» WORK TO COMPLETE
Report all lines from the entries below in which "Casino" appears.

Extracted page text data
* * *

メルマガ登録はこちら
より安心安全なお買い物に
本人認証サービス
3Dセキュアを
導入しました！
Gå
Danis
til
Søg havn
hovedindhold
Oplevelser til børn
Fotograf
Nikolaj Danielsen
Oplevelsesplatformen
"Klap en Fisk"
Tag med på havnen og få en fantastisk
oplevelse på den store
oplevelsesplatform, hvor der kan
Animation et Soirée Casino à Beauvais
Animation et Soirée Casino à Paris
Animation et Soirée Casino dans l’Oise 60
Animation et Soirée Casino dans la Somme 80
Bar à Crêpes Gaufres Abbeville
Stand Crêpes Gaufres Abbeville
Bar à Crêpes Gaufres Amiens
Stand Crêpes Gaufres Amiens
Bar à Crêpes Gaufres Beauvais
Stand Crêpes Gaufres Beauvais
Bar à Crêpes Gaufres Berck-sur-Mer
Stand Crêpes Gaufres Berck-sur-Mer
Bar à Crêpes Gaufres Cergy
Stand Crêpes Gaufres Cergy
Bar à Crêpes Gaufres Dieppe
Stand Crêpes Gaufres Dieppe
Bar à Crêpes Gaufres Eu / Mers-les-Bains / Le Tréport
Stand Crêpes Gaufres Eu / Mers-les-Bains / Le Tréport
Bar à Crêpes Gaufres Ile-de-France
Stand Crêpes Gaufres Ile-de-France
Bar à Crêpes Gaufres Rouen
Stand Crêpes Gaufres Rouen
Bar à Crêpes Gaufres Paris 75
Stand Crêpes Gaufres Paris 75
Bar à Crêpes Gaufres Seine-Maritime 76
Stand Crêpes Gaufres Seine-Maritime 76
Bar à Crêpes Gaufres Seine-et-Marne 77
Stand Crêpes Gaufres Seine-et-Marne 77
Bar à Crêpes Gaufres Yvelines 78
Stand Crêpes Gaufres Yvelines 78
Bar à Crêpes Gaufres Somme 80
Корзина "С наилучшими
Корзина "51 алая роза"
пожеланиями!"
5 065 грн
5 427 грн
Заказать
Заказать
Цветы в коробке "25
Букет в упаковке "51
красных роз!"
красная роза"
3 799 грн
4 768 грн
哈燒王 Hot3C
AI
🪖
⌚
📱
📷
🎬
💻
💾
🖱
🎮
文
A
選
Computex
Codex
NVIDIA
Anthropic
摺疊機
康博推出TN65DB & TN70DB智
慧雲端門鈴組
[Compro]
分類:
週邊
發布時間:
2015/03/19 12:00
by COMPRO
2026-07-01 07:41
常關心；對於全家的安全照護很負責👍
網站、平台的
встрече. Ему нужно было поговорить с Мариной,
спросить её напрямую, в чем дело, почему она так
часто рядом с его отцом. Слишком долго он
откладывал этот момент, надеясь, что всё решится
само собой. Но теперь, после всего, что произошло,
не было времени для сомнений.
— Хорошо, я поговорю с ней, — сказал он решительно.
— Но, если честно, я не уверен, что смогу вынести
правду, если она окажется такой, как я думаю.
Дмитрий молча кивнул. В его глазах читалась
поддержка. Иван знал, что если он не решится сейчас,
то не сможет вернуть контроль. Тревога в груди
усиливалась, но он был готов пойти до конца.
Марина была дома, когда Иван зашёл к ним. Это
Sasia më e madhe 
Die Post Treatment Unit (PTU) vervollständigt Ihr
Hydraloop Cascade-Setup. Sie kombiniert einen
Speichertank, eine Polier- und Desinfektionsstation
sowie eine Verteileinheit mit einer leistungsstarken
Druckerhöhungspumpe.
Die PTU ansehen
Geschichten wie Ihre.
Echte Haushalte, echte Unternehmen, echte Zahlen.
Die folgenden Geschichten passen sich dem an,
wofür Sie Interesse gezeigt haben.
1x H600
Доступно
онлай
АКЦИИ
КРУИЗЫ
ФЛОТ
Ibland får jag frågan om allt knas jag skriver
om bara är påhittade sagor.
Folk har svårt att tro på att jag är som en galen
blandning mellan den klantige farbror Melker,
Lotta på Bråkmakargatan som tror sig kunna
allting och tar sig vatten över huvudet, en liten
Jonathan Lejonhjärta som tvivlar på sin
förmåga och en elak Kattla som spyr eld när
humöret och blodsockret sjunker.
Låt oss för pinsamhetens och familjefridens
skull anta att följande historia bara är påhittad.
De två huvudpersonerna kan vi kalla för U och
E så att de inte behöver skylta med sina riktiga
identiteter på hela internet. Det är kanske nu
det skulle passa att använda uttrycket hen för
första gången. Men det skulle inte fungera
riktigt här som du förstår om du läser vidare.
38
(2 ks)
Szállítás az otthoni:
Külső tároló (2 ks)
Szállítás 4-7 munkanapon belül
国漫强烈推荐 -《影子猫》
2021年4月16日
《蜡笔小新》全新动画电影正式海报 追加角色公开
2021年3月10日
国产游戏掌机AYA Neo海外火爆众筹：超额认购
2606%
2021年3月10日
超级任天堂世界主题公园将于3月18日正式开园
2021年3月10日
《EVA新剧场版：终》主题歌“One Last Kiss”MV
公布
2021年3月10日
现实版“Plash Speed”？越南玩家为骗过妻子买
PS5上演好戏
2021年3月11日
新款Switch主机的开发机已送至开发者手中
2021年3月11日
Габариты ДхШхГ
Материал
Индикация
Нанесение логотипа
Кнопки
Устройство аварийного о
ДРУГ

* * *

» WRITTEN RESPONSE
Animation et Soirée Casino à Beauvais
Animation et Soirée Casino à Paris
Animation et Soirée Casino dans l’Oise 60
Animation et Soirée Casino dans la Somme 80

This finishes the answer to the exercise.